AB başkentleri "Türk siyasetçilere miting yasağı" uygulayarak 16 Nisan referandumuna ilişkin tavırlarını "hayır" lehinde netleştirdiler. Önce Almanya, Adalet Bakanı Bozdağ ve Ekonomi Bakanı Zeybekci'nin toplantılarını sudan bahanelerle iptal etti. Daha sonra Hollanda Başbakanı Rutte ülkesinin "kamusal alanlarının, başka ülkelerin siyasi kampanya alanı" olmadığını açıkladı.

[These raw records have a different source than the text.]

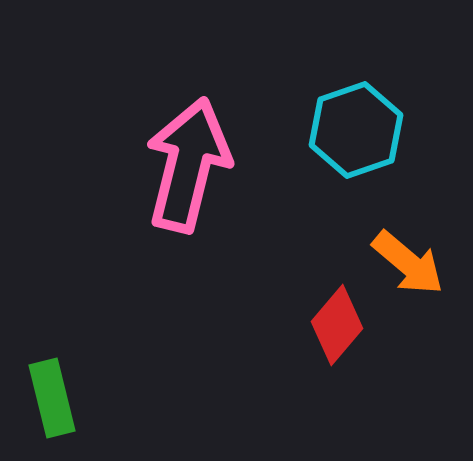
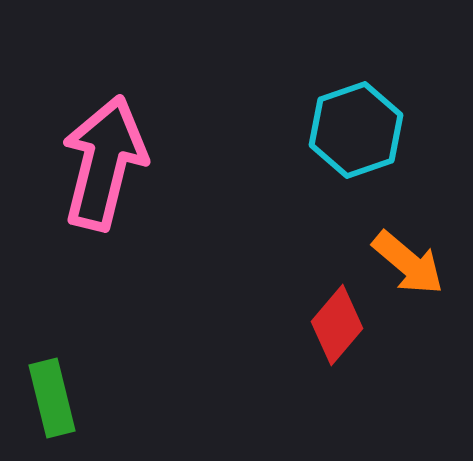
pink arrow: moved 84 px left, 2 px up
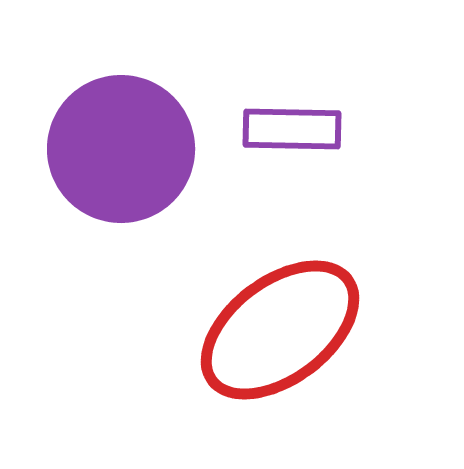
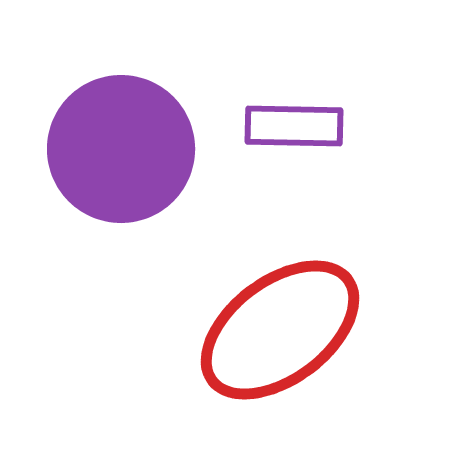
purple rectangle: moved 2 px right, 3 px up
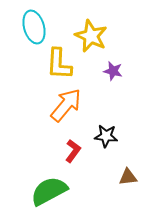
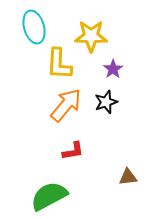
yellow star: rotated 24 degrees counterclockwise
purple star: moved 2 px up; rotated 24 degrees clockwise
black star: moved 34 px up; rotated 25 degrees counterclockwise
red L-shape: rotated 45 degrees clockwise
green semicircle: moved 5 px down
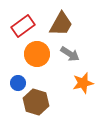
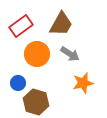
red rectangle: moved 2 px left
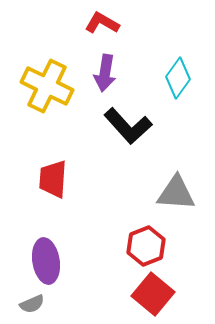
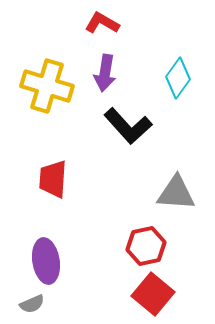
yellow cross: rotated 9 degrees counterclockwise
red hexagon: rotated 9 degrees clockwise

Avusturya Başbakanı Kern ise daha da ileri giderek anayasa değişikliğinin "Türkiye'de hukukun üstünlüğünü zayıflatacağını, güçler ayrılığını sınırlandıracağını ve AB değerlerini ihlal edeceğini" açıkça iddia etti. Ve "Türk siyasilerin mitinglerinin" tüm Avrupa'da yasaklanmasını istedi.
Yaşanan bunalım gittikçe Almanya- Türkiye gerginliği olmaktan çıktı. Türkiye'yi nasıl entegre edeceğini bilemeyen AB'nin kendi vizyon ve demokrasi krizine dönüştü. Aşırı sağın yabancı ve Müslüman karşıtı dalgası merkez siyaseti de kendine benzetiyor.
Bu yetmezmiş gibi 2017'de kritik seçimlerin olacağı Almanya ve Hollanda gibi ülkeler "Türkiye ve Erdoğan karşıtlığını" iç siyaset malzemesine çevirdiler. PKK ve FETÖ terörü ile mücadelede Ankara'yı yalnız bırakan Avrupa başkentleri artık bu zehirli malzemeyi yönetebilmekten de uzaklaşıyorlar. Müsaade edilen Türkiye karşıtı ortam Avrupa'nın uzun vadeli stratejik çıkarlarına zarar veren bir minvalde ilerliyor.
Öncelikle "kamusal alanların" Türkiye siyasetçilerine "kapatılması" eğilimi AB'nin demokrasi krizini derinleştiriyor. Müzakere sürecindeki bir ülkenin vatandaşlarının demokratik haklarını yasaklamak hem "Avrupa değerlerini" erozyona uğratıyor. Hem de Türkiye-AB ilişkilerine taşınamaz bir yük getiriyor.